> [TASK REQUIREMENTS] Write out verbatim the part of the records below that opens with the line containing "LIMPIEZA DE JUGUETES" and closes with the line containing "ALL PURPOSE 50 ML", including both of those lines.
........
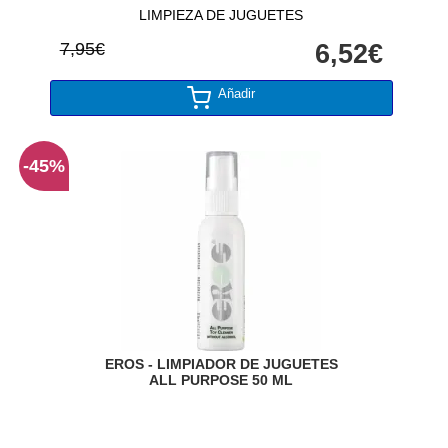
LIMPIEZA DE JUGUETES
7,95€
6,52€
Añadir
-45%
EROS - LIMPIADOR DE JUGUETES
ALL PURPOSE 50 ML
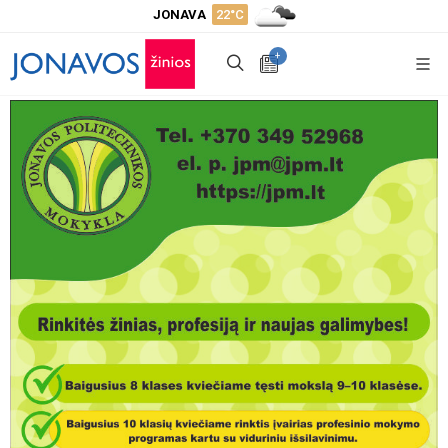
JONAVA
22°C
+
........
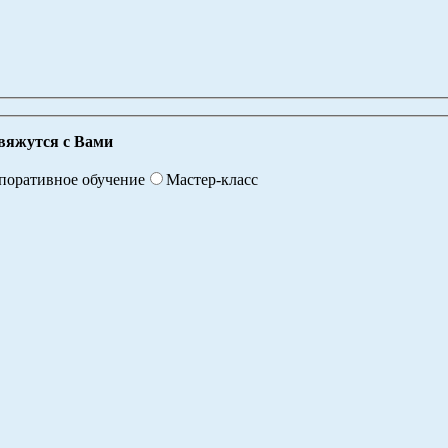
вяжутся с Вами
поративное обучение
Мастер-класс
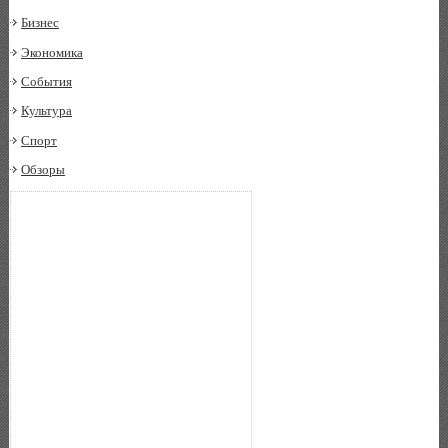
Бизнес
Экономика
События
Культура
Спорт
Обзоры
........
> [RESULT OF THE EXERCISE]
LIMPIEZA DE JUGUETES
7,95€
6,52€
Añadir
-45%
EROS - LIMPIADOR DE JUGUETES
ALL PURPOSE 50 ML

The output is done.